— start —

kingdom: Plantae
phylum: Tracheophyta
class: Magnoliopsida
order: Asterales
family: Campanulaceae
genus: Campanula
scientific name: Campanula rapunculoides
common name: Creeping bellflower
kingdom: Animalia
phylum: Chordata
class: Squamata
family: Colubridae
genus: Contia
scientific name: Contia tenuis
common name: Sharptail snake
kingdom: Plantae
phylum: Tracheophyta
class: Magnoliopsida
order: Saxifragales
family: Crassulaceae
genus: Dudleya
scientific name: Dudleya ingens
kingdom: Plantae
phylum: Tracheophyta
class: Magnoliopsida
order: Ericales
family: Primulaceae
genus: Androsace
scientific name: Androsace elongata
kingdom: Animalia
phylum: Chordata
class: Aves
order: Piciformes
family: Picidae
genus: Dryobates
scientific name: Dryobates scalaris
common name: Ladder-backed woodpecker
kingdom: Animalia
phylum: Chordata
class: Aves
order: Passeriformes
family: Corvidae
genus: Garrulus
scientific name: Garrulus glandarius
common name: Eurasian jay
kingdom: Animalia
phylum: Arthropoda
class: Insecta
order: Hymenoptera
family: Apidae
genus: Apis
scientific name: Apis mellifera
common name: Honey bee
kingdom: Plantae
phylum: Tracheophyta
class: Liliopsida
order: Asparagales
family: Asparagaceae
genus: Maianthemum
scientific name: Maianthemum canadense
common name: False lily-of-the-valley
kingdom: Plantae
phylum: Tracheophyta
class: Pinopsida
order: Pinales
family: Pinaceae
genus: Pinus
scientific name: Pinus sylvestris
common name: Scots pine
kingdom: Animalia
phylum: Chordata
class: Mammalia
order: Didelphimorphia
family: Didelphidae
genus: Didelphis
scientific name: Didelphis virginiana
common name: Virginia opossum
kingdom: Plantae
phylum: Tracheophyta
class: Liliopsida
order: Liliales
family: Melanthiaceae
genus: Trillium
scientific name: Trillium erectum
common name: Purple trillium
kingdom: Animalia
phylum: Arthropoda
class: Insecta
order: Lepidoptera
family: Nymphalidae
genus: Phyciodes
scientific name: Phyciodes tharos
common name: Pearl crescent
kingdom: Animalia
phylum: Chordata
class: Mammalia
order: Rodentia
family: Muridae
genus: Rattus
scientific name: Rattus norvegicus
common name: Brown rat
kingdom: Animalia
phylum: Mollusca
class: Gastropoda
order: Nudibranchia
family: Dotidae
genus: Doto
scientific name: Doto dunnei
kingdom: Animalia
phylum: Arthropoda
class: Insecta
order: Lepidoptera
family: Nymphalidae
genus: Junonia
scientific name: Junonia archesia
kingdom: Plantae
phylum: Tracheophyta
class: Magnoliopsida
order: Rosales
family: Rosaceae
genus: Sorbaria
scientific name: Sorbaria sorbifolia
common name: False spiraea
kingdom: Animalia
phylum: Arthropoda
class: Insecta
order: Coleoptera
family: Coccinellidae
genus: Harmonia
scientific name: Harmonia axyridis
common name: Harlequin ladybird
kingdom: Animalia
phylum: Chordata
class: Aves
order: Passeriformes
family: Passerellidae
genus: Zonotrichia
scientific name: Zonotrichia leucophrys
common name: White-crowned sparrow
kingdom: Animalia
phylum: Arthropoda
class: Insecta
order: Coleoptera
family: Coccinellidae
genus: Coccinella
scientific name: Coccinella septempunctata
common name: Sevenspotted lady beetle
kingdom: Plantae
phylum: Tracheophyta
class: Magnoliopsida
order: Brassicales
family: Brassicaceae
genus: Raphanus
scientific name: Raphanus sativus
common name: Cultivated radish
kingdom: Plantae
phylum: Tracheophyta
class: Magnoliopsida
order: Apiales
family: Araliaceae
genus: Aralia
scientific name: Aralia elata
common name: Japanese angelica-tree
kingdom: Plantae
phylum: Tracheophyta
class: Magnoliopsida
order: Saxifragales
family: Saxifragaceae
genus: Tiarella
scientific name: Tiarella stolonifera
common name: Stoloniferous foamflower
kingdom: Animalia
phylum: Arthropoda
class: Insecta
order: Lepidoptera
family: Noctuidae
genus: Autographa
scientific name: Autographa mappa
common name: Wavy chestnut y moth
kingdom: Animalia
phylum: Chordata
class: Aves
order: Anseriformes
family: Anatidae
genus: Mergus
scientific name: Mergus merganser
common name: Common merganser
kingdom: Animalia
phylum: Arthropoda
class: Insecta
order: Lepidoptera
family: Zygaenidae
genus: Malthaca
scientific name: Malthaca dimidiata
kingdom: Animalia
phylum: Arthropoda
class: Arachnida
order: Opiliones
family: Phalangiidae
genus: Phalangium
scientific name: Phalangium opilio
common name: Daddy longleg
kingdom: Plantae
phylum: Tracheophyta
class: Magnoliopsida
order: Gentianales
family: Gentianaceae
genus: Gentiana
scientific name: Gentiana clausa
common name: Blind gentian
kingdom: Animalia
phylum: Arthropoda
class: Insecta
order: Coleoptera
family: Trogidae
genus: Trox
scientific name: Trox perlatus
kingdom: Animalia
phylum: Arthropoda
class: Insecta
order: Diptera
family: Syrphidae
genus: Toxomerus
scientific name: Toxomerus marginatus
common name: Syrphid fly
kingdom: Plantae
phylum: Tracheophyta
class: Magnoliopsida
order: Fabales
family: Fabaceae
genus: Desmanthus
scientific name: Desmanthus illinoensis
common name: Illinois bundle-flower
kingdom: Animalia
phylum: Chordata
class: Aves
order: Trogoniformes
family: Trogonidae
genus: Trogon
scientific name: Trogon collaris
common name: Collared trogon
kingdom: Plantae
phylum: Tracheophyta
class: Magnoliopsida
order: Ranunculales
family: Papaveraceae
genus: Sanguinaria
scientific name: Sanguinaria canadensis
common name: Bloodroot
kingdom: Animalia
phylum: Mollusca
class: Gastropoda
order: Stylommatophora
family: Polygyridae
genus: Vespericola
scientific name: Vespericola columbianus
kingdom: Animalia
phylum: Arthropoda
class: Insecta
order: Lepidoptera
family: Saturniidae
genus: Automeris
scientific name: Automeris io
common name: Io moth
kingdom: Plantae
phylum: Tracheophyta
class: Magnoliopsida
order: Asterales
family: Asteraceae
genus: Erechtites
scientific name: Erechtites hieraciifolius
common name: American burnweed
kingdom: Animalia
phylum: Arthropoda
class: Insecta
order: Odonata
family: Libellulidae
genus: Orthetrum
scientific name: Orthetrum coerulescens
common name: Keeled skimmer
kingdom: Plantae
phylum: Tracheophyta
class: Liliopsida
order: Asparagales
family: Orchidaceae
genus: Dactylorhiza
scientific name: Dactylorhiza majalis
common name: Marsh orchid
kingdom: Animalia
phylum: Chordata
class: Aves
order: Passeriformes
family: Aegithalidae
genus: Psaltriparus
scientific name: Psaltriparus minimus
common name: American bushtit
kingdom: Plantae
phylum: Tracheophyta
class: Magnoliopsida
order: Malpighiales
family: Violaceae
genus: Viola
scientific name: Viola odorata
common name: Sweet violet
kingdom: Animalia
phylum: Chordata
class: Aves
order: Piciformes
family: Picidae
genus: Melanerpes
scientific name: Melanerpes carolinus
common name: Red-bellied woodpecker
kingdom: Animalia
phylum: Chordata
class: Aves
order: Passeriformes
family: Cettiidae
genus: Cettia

— end —

→ **Exercise objective**
Rewrite the lines above with "common name" replaced by "vernacular name" everywhere it appears, leaving everything else unchanged.

→ **Result for this task**
kingdom: Plantae
phylum: Tracheophyta
class: Magnoliopsida
order: Asterales
family: Campanulaceae
genus: Campanula
scientific name: Campanula rapunculoides
vernacular name: Creeping bellflower
kingdom: Animalia
phylum: Chordata
class: Squamata
family: Colubridae
genus: Contia
scientific name: Contia tenuis
vernacular name: Sharptail snake
kingdom: Plantae
phylum: Tracheophyta
class: Magnoliopsida
order: Saxifragales
family: Crassulaceae
genus: Dudleya
scientific name: Dudleya ingens
kingdom: Plantae
phylum: Tracheophyta
class: Magnoliopsida
order: Ericales
family: Primulaceae
genus: Androsace
scientific name: Androsace elongata
kingdom: Animalia
phylum: Chordata
class: Aves
order: Piciformes
family: Picidae
genus: Dryobates
scientific name: Dryobates scalaris
vernacular name: Ladder-backed woodpecker
kingdom: Animalia
phylum: Chordata
class: Aves
order: Passeriformes
family: Corvidae
genus: Garrulus
scientific name: Garrulus glandarius
vernacular name: Eurasian jay
kingdom: Animalia
phylum: Arthropoda
class: Insecta
order: Hymenoptera
family: Apidae
genus: Apis
scientific name: Apis mellifera
vernacular name: Honey bee
kingdom: Plantae
phylum: Tracheophyta
class: Liliopsida
order: Asparagales
family: Asparagaceae
genus: Maianthemum
scientific name: Maianthemum canadense
vernacular name: False lily-of-the-valley
kingdom: Plantae
phylum: Tracheophyta
class: Pinopsida
order: Pinales
family: Pinaceae
genus: Pinus
scientific name: Pinus sylvestris
vernacular name: Scots pine
kingdom: Animalia
phylum: Chordata
class: Mammalia
order: Didelphimorphia
family: Didelphidae
genus: Didelphis
scientific name: Didelphis virginiana
vernacular name: Virginia opossum
kingdom: Plantae
phylum: Tracheophyta
class: Liliopsida
order: Liliales
family: Melanthiaceae
genus: Trillium
scientific name: Trillium erectum
vernacular name: Purple trillium
kingdom: Animalia
phylum: Arthropoda
class: Insecta
order: Lepidoptera
family: Nymphalidae
genus: Phyciodes
scientific name: Phyciodes tharos
vernacular name: Pearl crescent
kingdom: Animalia
phylum: Chordata
class: Mammalia
order: Rodentia
family: Muridae
genus: Rattus
scientific name: Rattus norvegicus
vernacular name: Brown rat
kingdom: Animalia
phylum: Mollusca
class: Gastropoda
order: Nudibranchia
family: Dotidae
genus: Doto
scientific name: Doto dunnei
kingdom: Animalia
phylum: Arthropoda
class: Insecta
order: Lepidoptera
family: Nymphalidae
genus: Junonia
scientific name: Junonia archesia
kingdom: Plantae
phylum: Tracheophyta
class: Magnoliopsida
order: Rosales
family: Rosaceae
genus: Sorbaria
scientific name: Sorbaria sorbifolia
vernacular name: False spiraea
kingdom: Animalia
phylum: Arthropoda
class: Insecta
order: Coleoptera
family: Coccinellidae
genus: Harmonia
scientific name: Harmonia axyridis
vernacular name: Harlequin ladybird
kingdom: Animalia
phylum: Chordata
class: Aves
order: Passeriformes
family: Passerellidae
genus: Zonotrichia
scientific name: Zonotrichia leucophrys
vernacular name: White-crowned sparrow
kingdom: Animalia
phylum: Arthropoda
class: Insecta
order: Coleoptera
family: Coccinellidae
genus: Coccinella
scientific name: Coccinella septempunctata
vernacular name: Sevenspotted lady beetle
kingdom: Plantae
phylum: Tracheophyta
class: Magnoliopsida
order: Brassicales
family: Brassicaceae
genus: Raphanus
scientific name: Raphanus sativus
vernacular name: Cultivated radish
kingdom: Plantae
phylum: Tracheophyta
class: Magnoliopsida
order: Apiales
family: Araliaceae
genus: Aralia
scientific name: Aralia elata
vernacular name: Japanese angelica-tree
kingdom: Plantae
phylum: Tracheophyta
class: Magnoliopsida
order: Saxifragales
family: Saxifragaceae
genus: Tiarella
scientific name: Tiarella stolonifera
vernacular name: Stoloniferous foamflower
kingdom: Animalia
phylum: Arthropoda
class: Insecta
order: Lepidoptera
family: Noctuidae
genus: Autographa
scientific name: Autographa mappa
vernacular name: Wavy chestnut y moth
kingdom: Animalia
phylum: Chordata
class: Aves
order: Anseriformes
family: Anatidae
genus: Mergus
scientific name: Mergus merganser
vernacular name: Common merganser
kingdom: Animalia
phylum: Arthropoda
class: Insecta
order: Lepidoptera
family: Zygaenidae
genus: Malthaca
scientific name: Malthaca dimidiata
kingdom: Animalia
phylum: Arthropoda
class: Arachnida
order: Opiliones
family: Phalangiidae
genus: Phalangium
scientific name: Phalangium opilio
vernacular name: Daddy longleg
kingdom: Plantae
phylum: Tracheophyta
class: Magnoliopsida
order: Gentianales
family: Gentianaceae
genus: Gentiana
scientific name: Gentiana clausa
vernacular name: Blind gentian
kingdom: Animalia
phylum: Arthropoda
class: Insecta
order: Coleoptera
family: Trogidae
genus: Trox
scientific name: Trox perlatus
kingdom: Animalia
phylum: Arthropoda
class: Insecta
order: Diptera
family: Syrphidae
genus: Toxomerus
scientific name: Toxomerus marginatus
vernacular name: Syrphid fly
kingdom: Plantae
phylum: Tracheophyta
class: Magnoliopsida
order: Fabales
family: Fabaceae
genus: Desmanthus
scientific name: Desmanthus illinoensis
vernacular name: Illinois bundle-flower
kingdom: Animalia
phylum: Chordata
class: Aves
order: Trogoniformes
family: Trogonidae
genus: Trogon
scientific name: Trogon collaris
vernacular name: Collared trogon
kingdom: Plantae
phylum: Tracheophyta
class: Magnoliopsida
order: Ranunculales
family: Papaveraceae
genus: Sanguinaria
scientific name: Sanguinaria canadensis
vernacular name: Bloodroot
kingdom: Animalia
phylum: Mollusca
class: Gastropoda
order: Stylommatophora
family: Polygyridae
genus: Vespericola
scientific name: Vespericola columbianus
kingdom: Animalia
phylum: Arthropoda
class: Insecta
order: Lepidoptera
family: Saturniidae
genus: Automeris
scientific name: Automeris io
vernacular name: Io moth
kingdom: Plantae
phylum: Tracheophyta
class: Magnoliopsida
order: Asterales
family: Asteraceae
genus: Erechtites
scientific name: Erechtites hieraciifolius
vernacular name: American burnweed
kingdom: Animalia
phylum: Arthropoda
class: Insecta
order: Odonata
family: Libellulidae
genus: Orthetrum
scientific name: Orthetrum coerulescens
vernacular name: Keeled skimmer
kingdom: Plantae
phylum: Tracheophyta
class: Liliopsida
order: Asparagales
family: Orchidaceae
genus: Dactylorhiza
scientific name: Dactylorhiza majalis
vernacular name: Marsh orchid
kingdom: Animalia
phylum: Chordata
class: Aves
order: Passeriformes
family: Aegithalidae
genus: Psaltriparus
scientific name: Psaltriparus minimus
vernacular name: American bushtit
kingdom: Plantae
phylum: Tracheophyta
class: Magnoliopsida
order: Malpighiales
family: Violaceae
genus: Viola
scientific name: Viola odorata
vernacular name: Sweet violet
kingdom: Animalia
phylum: Chordata
class: Aves
order: Piciformes
family: Picidae
genus: Melanerpes
scientific name: Melanerpes carolinus
vernacular name: Red-bellied woodpecker
kingdom: Animalia
phylum: Chordata
class: Aves
order: Passeriformes
family: Cettiidae
genus: Cettia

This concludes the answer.